**SELECTED PASSAGE:**
# wiring up a code3 mx7000 lightbar



## m.$terner (Feb 28, 2010)

help? bought this a few months back and came with a 6 switch box as well. cant find a wiring diagram and code3's website is very blah. doesnt show a wiring diagram with colors on there. ive tried wiriing each individual line up to a battery to test but when i do the rotators on top dont all spin at full speed. 2 will go fast while one moves the slow and the other sits still. but if i change around which wires im using the other rotators will do the same thing too so i dont believe anything is wrong with the motors.a wiring diagram would help a lot though and they i can see if i need to replace anything. if anyone can help please respond. thanks


----------



## doo-man (Feb 22, 2009)

There is usually 1 ground wire for all the lights, there is individual wire for center, outboard, inboard, alley, takedowns, rear flashers. Your best friend is a pen/paper and write down what wire does what function. Does this unit have a rear arrow stick? If so get the proper controller for it as it wire totally different. 

Good luck.


----------



## m.$terner (Feb 28, 2010)

i have an arrowstick for it but i bought it seperately. however im not wiring it in with the lightbar. im using a pigtail and running it off of my blinkers, 4 way flashers, and turn signals so that shouldnt play a factor.


----------



## KL&M Snow Div. (Jan 2, 2009)

Just a while back I got a new switchbox and some new lights. Rerouted some of my current wiring, and like doo-man said, pen and paper works good. I sat out in my garage checking functions and writing them all down. Really helped out alot. As for your loss of power between rotators I'm not sure what that could be.


----------



## SafetyLighting (Jul 23, 2005)

The older Code3 bars sometimes had several grounds.. What are your wire colors?


----------



## KL&M Snow Div. (Jan 2, 2009)

What safety lighting says would make sense, I bet if you hooked it up like you have been and then figured out the other grounds you would have full power....


----------



## SafetyLighting (Jul 23, 2005)

**THE EXERCISE:** Write the next part of the lightbar wiring thread above, starting right after its last line. The records below play no part in this.

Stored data
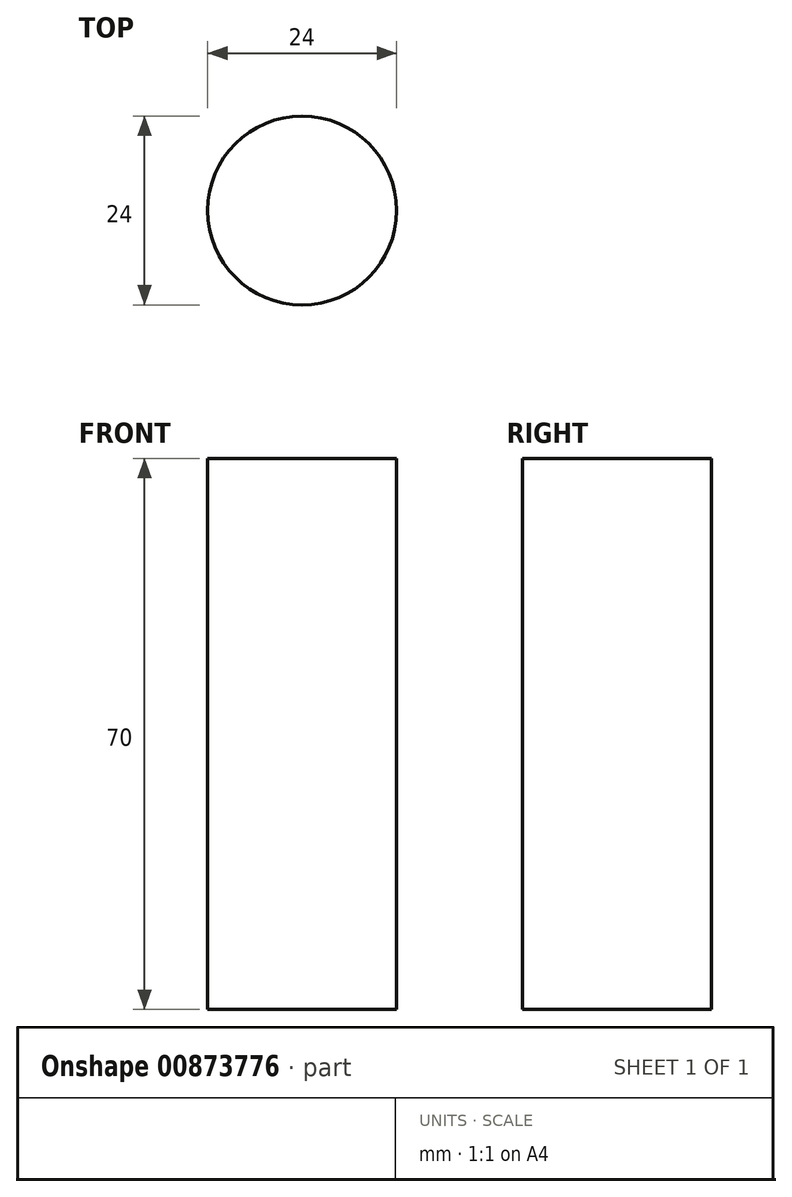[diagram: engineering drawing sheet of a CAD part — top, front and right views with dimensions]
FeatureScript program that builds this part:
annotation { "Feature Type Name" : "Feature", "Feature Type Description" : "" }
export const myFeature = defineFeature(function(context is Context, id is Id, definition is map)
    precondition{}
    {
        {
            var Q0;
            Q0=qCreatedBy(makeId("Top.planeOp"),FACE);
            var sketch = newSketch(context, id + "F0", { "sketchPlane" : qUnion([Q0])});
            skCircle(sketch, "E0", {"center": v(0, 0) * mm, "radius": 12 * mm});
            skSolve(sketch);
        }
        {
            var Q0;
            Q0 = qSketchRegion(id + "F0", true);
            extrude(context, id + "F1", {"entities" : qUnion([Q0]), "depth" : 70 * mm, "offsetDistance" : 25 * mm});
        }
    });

**REPLY:**
It's tough to be sure without having the bar in front of me, but I'm pretty sure you will have a black wire, and several black wires with colored tracers; black w/ yellow, black w/ white, etc. They are all ground wires.


----------



## cameo89 (Dec 8, 2007)

I've had a few of those mx7000's and wiring was different on all of them. As far as rotaries they make a slow and a fast rotator, so that's probably your issue there, as far as one sitting still, sounds like a bad rotator motor or bad ground! Best of luck to you.


----------



## m.$terner (Feb 28, 2010)

sorry i forgot all about this thread. took it to a friend of mine and he set me up with another mx7000 he had w/ the arrowstick built in. ran all the wiring for me and used my switch boxes with breakers.did a very nice job.looks great on my truck too. he said mine had one motor burnt out but i dont think it was on the rotator and the wiring on it was to short to mess with it. using some parts off it but thats about it.but i know they made these for a number of years with lots of different options on them so that explains why Everytime id get a wiring schematic it wouldnt seem to make sense.


----------



## 7d9_z28 (Dec 3, 2010)

i just ran power to each wire to find what did what on mine..

BUT mx7000 lightbars have two fast rotator and two normal speed, thats just how the factory made them


----------



## m.$terner (Feb 28, 2010)

yeah now that mines all wired up i see that. so I wasnt doing anything wrong when i was testing them thats just how they were.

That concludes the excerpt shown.